» Actions to take
[1] Set down the part of the post on doubly fractal sequences from "It is easy to" to "uncountably many total.".
[2] Answer these questions from the post on doubly fractal sequences:
(a) Which sequence number does the post give for the "count up to n sequence"?
(b) According to the post, what is the ordinal transform of the signature sequence for R?
(c) In which journal did the cited article "Fractal sequences and interspersions" appear?

» Source extract
• • • • •
Doubly Fractal Sequences
by Franklin T. Adams-Watters
Date: Mon, 28 Aug 2006 15:56:27 -0400
A fractal sequence is one where, when the first instance
of each number in the sequence is erased, the original
sequence remains. A similar property, which we might
call an incremental fractal sequence, is that when all ones
are removed from the sequence, what remains is the
original sequence incremented. (This has also been
described as decrementing the sequence, then removing
all 0's to get the original sequence.)
These two properties are closely linked via what I call
the ordinal transform. The ordinal transform of a
sequence b is the sequence a where a(n) is the number
of values in b(1),...,b(n) which are equal to b(n). A
sequence is fractal if and only if its ordinal transform is
incremental fractal. (This is easy to prove.) If the
original fractal sequence introduced the positive integers
in increasing order, applying the ordinal transform again
will reproduce the original fractal sequence. (Otherwise
it produces a simple substitution in the fractal sequence.)
It is easy to create sequences that are fractal; start with
a(1) = 1, and for each n > 1, you have a choice of
a(n) = a(k) where k the smallest index not yet used in
this fashion, or a(n) = a value not previously occurring
in the sequence; wlog a(n) = max(a(1),...,a(n-1) + 1.
As long as you choose a previous value infinitely often,
this will produce a fractal sequence. Thus there are
2^{n-1} initial segments of fractal sequences of length
n (that introduce the positive integers in order), and
uncountably many total.
A sequence that is both fractal and incremental fractal I
call doubly fractal. An example of a doubly fractal
sequence is the "count up to n sequence" A002260;
its ordinal transform is A004736, the "count down from
n sequence".
It appears that every sequence which is both an initial
sequence of a fractal sequence and an initial sequence
of an incremental fractal sequence is, in fact, an initial
sequence of a doubly fractal sequence. I think I can
prove this, given the equivalence between fractal
sequences and interspersions.[1] A doubly fractal
sequence corresponds to an interspersion whose
transpose is also an interspersion.
This does not immediately prove that the number of
doubly fractal sequence is uncountable. This is not
hard to prove, however. The signature of a positive
irrational number R is the sequence of i values when
all numbers of the form i + j*R, with i and j positive i
ntegers, are arranged in increasing order. The
signature sequence for any R is fractal; but its ordinal
transform is the signature sequence for 1/R, so it is
doubly fractal.
We can generalize the concept of a signature
sequence to rational R; each rational R has two
signature sequences. One breaks ties in increasing
order of i values, and the other breaks ties in
decreasing order. For example, for R = 1, the
increasing signature sequence gives A002260, and
the decreasing signature sequence gives A004736.
One way to think of this is that the increasing
signature is the signature for R + epsilon, where
epsilon is an infinitesimal, while the decreasing
signature is the signature for R - epsilon. In
general, the increasing signature sequence for R
transforms to the decreasing signature for 1/R.
Conjecture: every doubly fractal sequence is
the generalized signature sequence of some
positive real number R.
[1] C. Kimberling, "Fractal sequences and interspersions,"
Ars Combinatoria 45 (1997) 157-168. [I don't have
access to this article, but from the web sites
• • • • •
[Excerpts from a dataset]
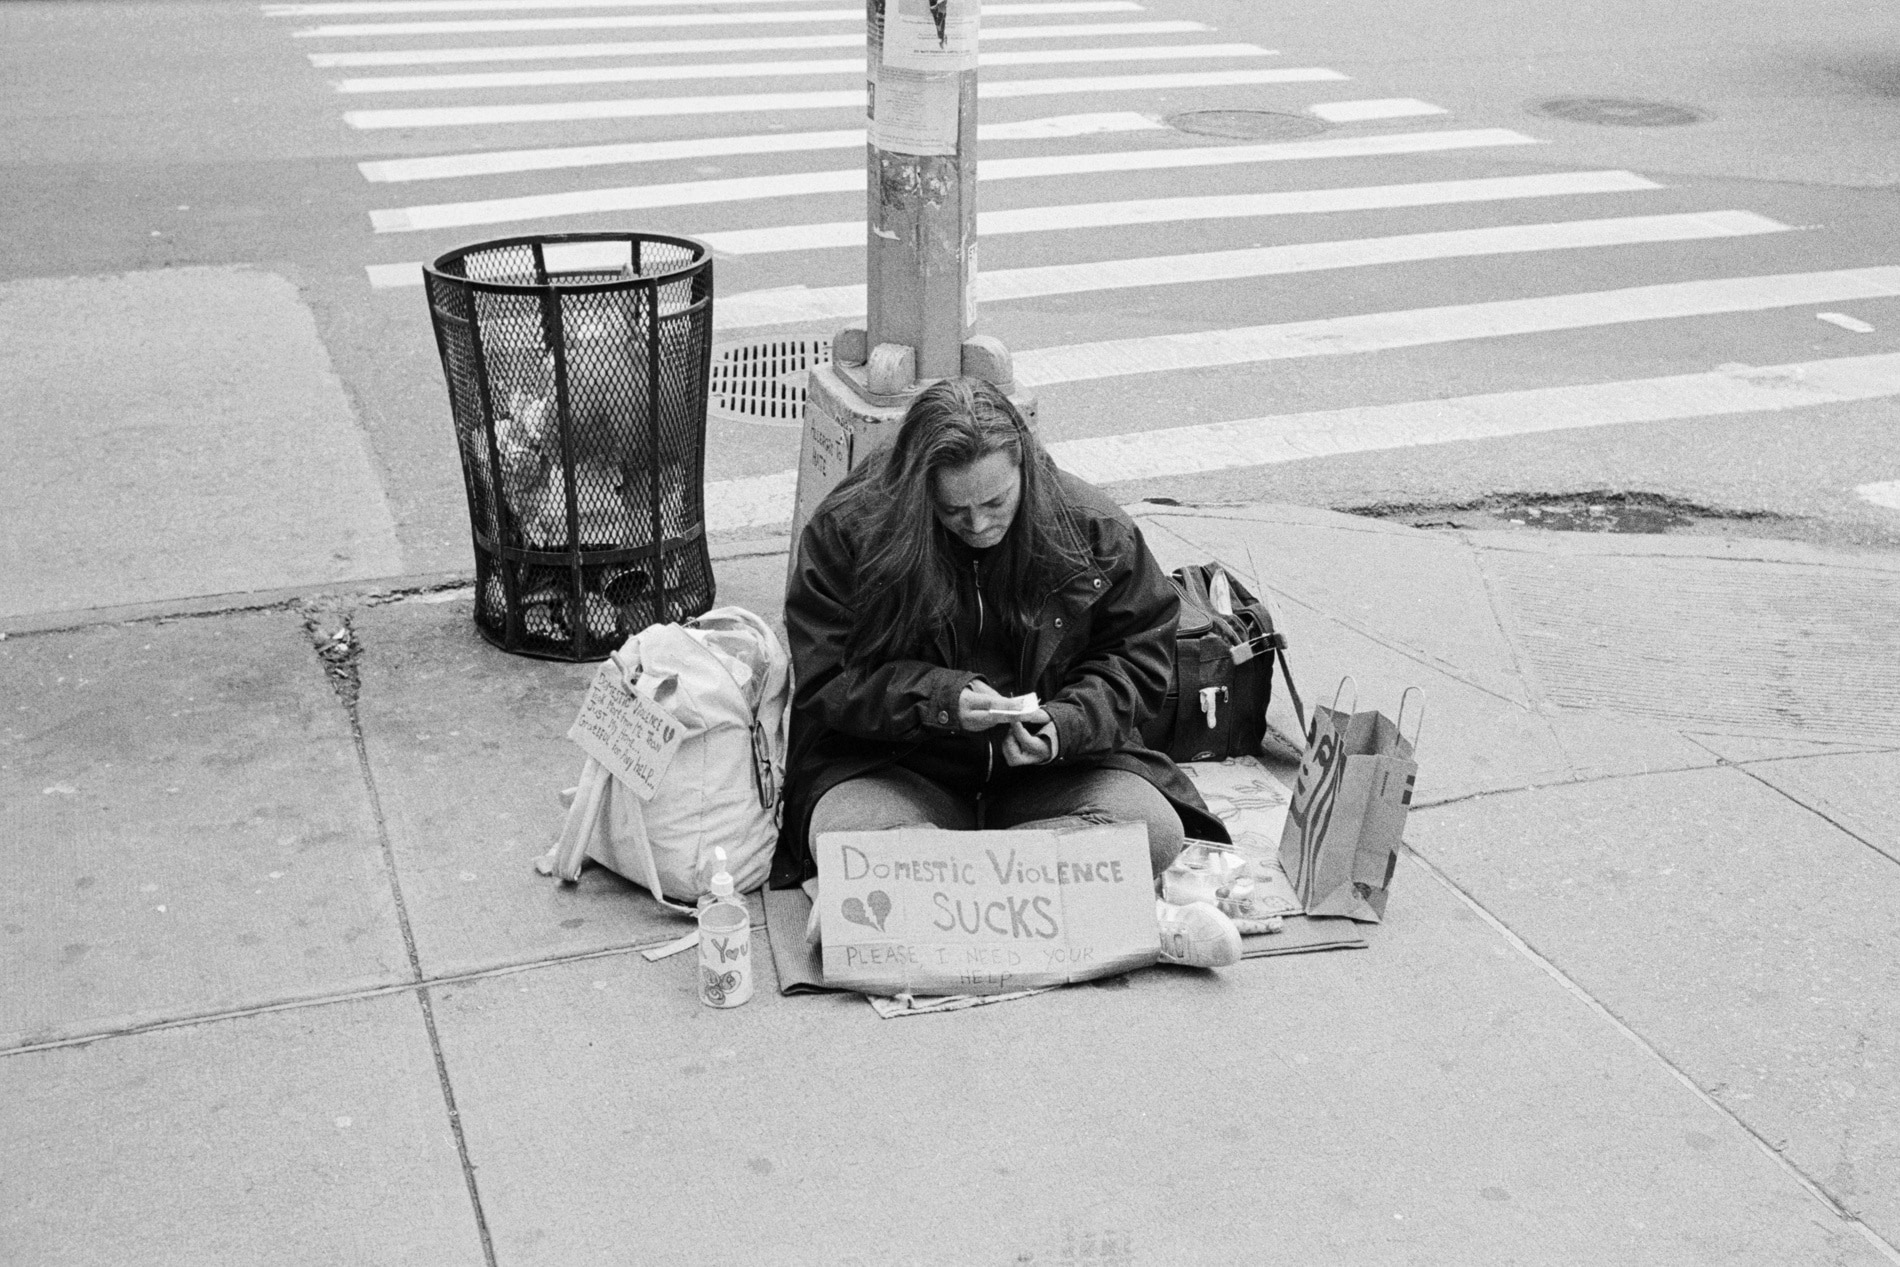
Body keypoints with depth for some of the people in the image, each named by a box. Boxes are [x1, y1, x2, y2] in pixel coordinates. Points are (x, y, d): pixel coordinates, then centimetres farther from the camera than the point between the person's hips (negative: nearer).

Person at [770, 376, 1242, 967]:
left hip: (1050, 766, 1)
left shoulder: (1093, 528, -7)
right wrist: (941, 698, -25)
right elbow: (826, 681, -9)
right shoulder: (847, 531, -12)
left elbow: (1138, 657, 2)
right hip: (896, 759, -1)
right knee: (845, 836, -35)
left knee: (1153, 829, -26)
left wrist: (1067, 723, -17)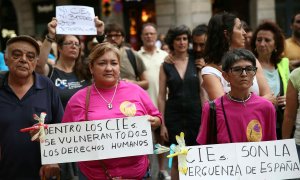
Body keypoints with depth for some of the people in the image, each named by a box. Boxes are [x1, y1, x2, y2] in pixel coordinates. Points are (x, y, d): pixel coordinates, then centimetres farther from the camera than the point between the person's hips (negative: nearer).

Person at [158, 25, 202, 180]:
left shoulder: (196, 62, 4)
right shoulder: (166, 66, 3)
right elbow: (162, 96, 4)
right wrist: (162, 124, -1)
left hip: (195, 114, 0)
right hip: (174, 116, 0)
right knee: (177, 159, 4)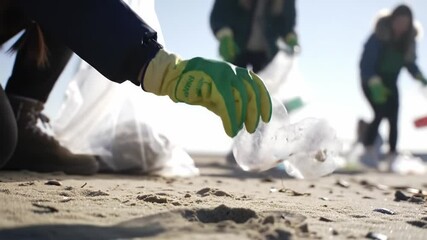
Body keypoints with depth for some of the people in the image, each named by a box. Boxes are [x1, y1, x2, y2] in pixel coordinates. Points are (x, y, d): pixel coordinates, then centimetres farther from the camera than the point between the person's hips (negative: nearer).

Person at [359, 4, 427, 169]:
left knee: (393, 118, -4)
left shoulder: (408, 40, -6)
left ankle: (392, 157, 0)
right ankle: (369, 152, -12)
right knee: (380, 113, -21)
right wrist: (375, 84, -36)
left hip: (390, 83, 5)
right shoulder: (379, 37, -23)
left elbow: (410, 62, 5)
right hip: (371, 82, -5)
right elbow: (366, 63, -25)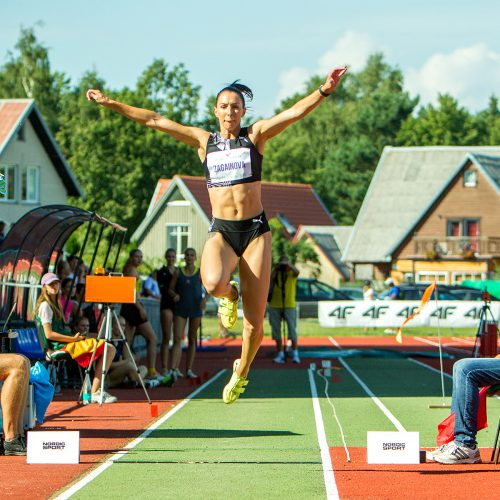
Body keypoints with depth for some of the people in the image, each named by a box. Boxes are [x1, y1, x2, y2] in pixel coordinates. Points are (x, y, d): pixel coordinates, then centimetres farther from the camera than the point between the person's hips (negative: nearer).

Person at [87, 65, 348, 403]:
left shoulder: (256, 135, 5)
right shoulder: (204, 140, 10)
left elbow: (294, 112, -8)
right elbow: (155, 120, 10)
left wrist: (324, 91, -24)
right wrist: (110, 103, 8)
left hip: (255, 230, -1)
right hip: (221, 231, 1)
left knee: (254, 324, -2)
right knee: (213, 283, -35)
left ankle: (241, 372, 27)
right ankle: (229, 296, 4)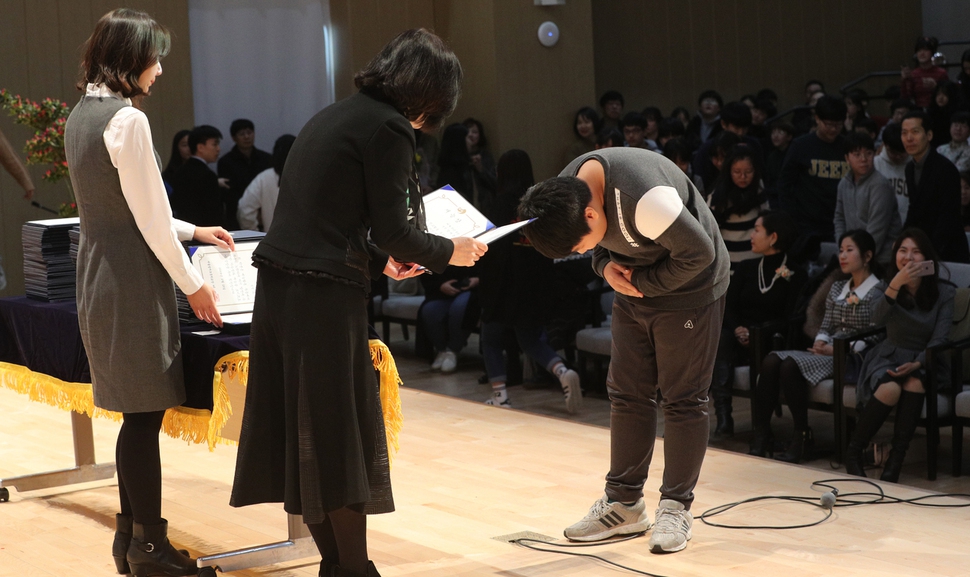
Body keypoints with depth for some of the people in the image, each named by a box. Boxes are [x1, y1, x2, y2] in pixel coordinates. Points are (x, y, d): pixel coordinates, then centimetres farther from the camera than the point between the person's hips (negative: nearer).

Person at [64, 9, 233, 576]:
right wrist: (194, 285, -6)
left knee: (139, 414, 14)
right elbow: (151, 220, -15)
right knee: (146, 412, -2)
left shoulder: (81, 115, 12)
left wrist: (193, 231, 25)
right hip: (133, 283, -9)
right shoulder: (128, 120, -17)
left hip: (97, 277, 9)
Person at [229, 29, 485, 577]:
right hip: (324, 292, -9)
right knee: (342, 433, 0)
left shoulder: (335, 116, 18)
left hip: (278, 283, 9)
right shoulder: (388, 127, -9)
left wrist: (380, 259, 27)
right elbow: (395, 229, -10)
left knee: (305, 430, 12)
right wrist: (449, 251, 6)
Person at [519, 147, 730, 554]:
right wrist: (606, 265, -13)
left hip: (689, 288, -7)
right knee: (626, 393, 7)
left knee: (683, 397, -3)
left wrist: (643, 284, -19)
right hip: (636, 287, 8)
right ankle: (623, 503, 16)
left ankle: (676, 508, 6)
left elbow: (697, 252, -28)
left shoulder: (643, 198, -37)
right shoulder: (567, 189, -11)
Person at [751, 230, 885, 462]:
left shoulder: (878, 292, 0)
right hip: (826, 352, 7)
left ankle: (802, 438, -20)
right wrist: (820, 342, -2)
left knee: (791, 365, -30)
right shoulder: (837, 289, 23)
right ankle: (761, 438, -26)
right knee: (772, 361, -21)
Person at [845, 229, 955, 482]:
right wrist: (896, 284, -33)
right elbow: (879, 318, -20)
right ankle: (854, 452, -17)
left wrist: (917, 365, -25)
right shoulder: (888, 286, 2)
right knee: (890, 390, -33)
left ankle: (896, 458, -31)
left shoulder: (944, 293, -2)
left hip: (924, 363, 0)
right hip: (890, 357, 0)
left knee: (914, 383, -35)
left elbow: (939, 340, -8)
• • • • •
» Per-task outputs
[1]
It is easy to create sequences that are fractal; start with
a(1) = 1, and for each n > 1, you have a choice of
a(n) = a(k) where k the smallest index not yet used in
this fashion, or a(n) = a value not previously occurring
in the sequence; wlog a(n) = max(a(1),...,a(n-1) + 1.
As long as you choose a previous value infinitely often,
this will produce a fractal sequence. Thus there are
2^{n-1} initial segments of fractal sequences of length
n (that introduce the positive integers in order), and
uncountably many total.

[2]
(a) A002260
(b) The signature sequence for 1/R
(c) Ars Combinatoria